10) Performance passes (once feature‑complete subset exists)
- Profile slot array usage, translation cache, and poly cache hit rates.
- Confirm we avoid needless unification and allocations in hot loops.
## Key Files and Entry Points
- `src/eval/interpreter2.zig` — Interpreter2 implementation and minimal evaluator.
- `src/eval/mod.zig` — exports Interpreter2 and wires tests.
- `src/eval/test/interpreter2_style_test.zig` — Roc‑syntax end‑to‑end tests for Interpreter2.
- `src/layout/store.zig` — layout store used by Interpreter2 at runtime.
- `src/types/*` — stores, descriptors, and unifier used both compile‑time and runtime.
- `src/eval/StackValue.zig` — helpers for reading/writing typed values while respecting layouts.
## How to Run
- Run all tests (including Interpreter2):
- `zig build test`
- Tests will fail fast on parsing/canonicalization problems with proper diagnostics, and then run minimal evaluation
on Interpreter2 for covered shapes.
## Notes and Rationale (Highlights)
- Slot array for Var→Layout is critical: it removes hash‑based overhead from the hottest path.

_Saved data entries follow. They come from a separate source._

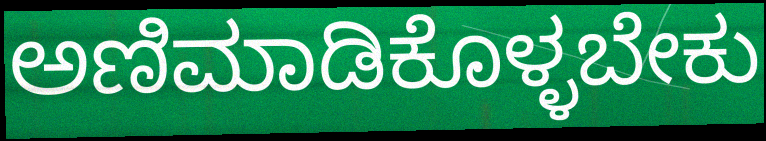
ಅಣಿಮಾಡಿಕೊಳ್ಳಬೇಕು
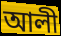
আলী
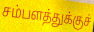
சம்பளத்துக்குச்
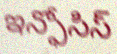
ఇన్ఫోసిస్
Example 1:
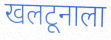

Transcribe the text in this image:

खलटूनाला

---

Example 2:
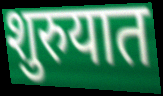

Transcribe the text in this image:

शुरुयात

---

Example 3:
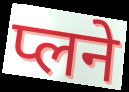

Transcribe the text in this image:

प्लने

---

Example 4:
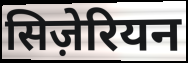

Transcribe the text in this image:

सिज़ेरियन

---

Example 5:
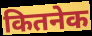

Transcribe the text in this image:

कितनेक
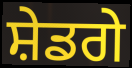
ਸ਼ੇਡਗੇ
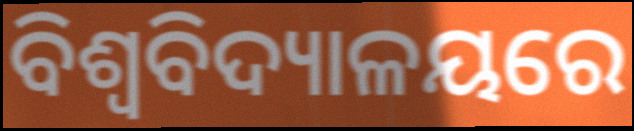
ବିଶ୍ୱବିଦ୍ୟାଳୟରେ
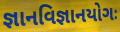
જ્ઞાનવિજ્ઞાનયોગઃ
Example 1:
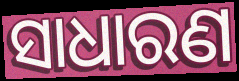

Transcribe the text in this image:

ସାଧାରଣ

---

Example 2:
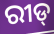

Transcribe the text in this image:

ରୀଡ୍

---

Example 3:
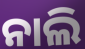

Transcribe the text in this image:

ନାଲି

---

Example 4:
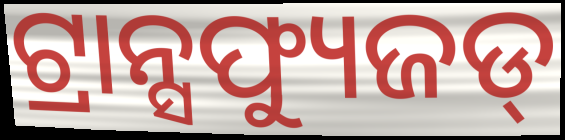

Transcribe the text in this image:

ଟ୍ରାନ୍ସଫ୍ୟୁଜଡ୍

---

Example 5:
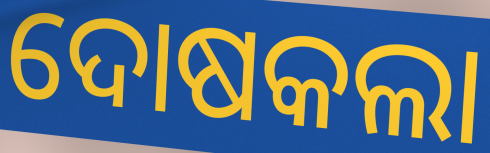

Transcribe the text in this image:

ଦୋଷକଲା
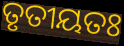
ତୃତୀୟତଃ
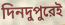
দিনদুপুরেই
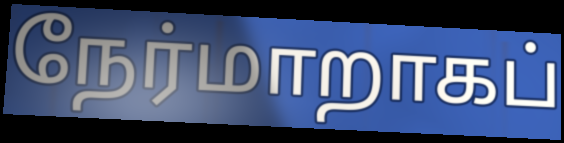
நேர்மாறாகப்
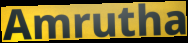
Amrutha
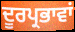
ਦੂਰਪ੍ਰਭਾਵਾਂ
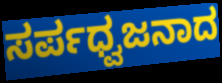
ಸರ್ಪಧ್ವಜನಾದ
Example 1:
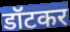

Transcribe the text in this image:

डॉटकर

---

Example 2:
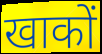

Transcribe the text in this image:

खाकों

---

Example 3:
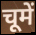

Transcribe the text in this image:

- Runtime translation unifies types across modules in a single store, so polymorphic functions behave correctly at
runtime.
- Poly cache prevents repeated freshening + unification on identical call shapes (tight loops) and bounds memory
growth.
- Building a minimal evaluator first let us add Roc‑syntax tests and verify architecture decisions without committing
to full semantics immediately.
- We intentionally removed any ad‑hoc runtime name checks (e.g., booleans by tag name) and will implement those
features with type‑driven logic.
## Short‑Term Next Steps (Suggested)
1. Closures and captures (construct closures; test a captured variable case).
2. Multi‑arg lambdas; nested calls.
3. Type‑driven booleans + simple if; Roc‑syntax tests.
4. Tuple/record destructuring patterns in match; tests.
5. Tag unions representation + evaluation + rendering; tests.
6. Full call execution with runtime unification across call boundaries (beyond prepareCall).
This roadmap should get Interpreter2 to a robust, demonstrable subset that exercises the type‑carrying architecture in
realistic end‑to‑end scenarios, with readable, REPL‑style tests.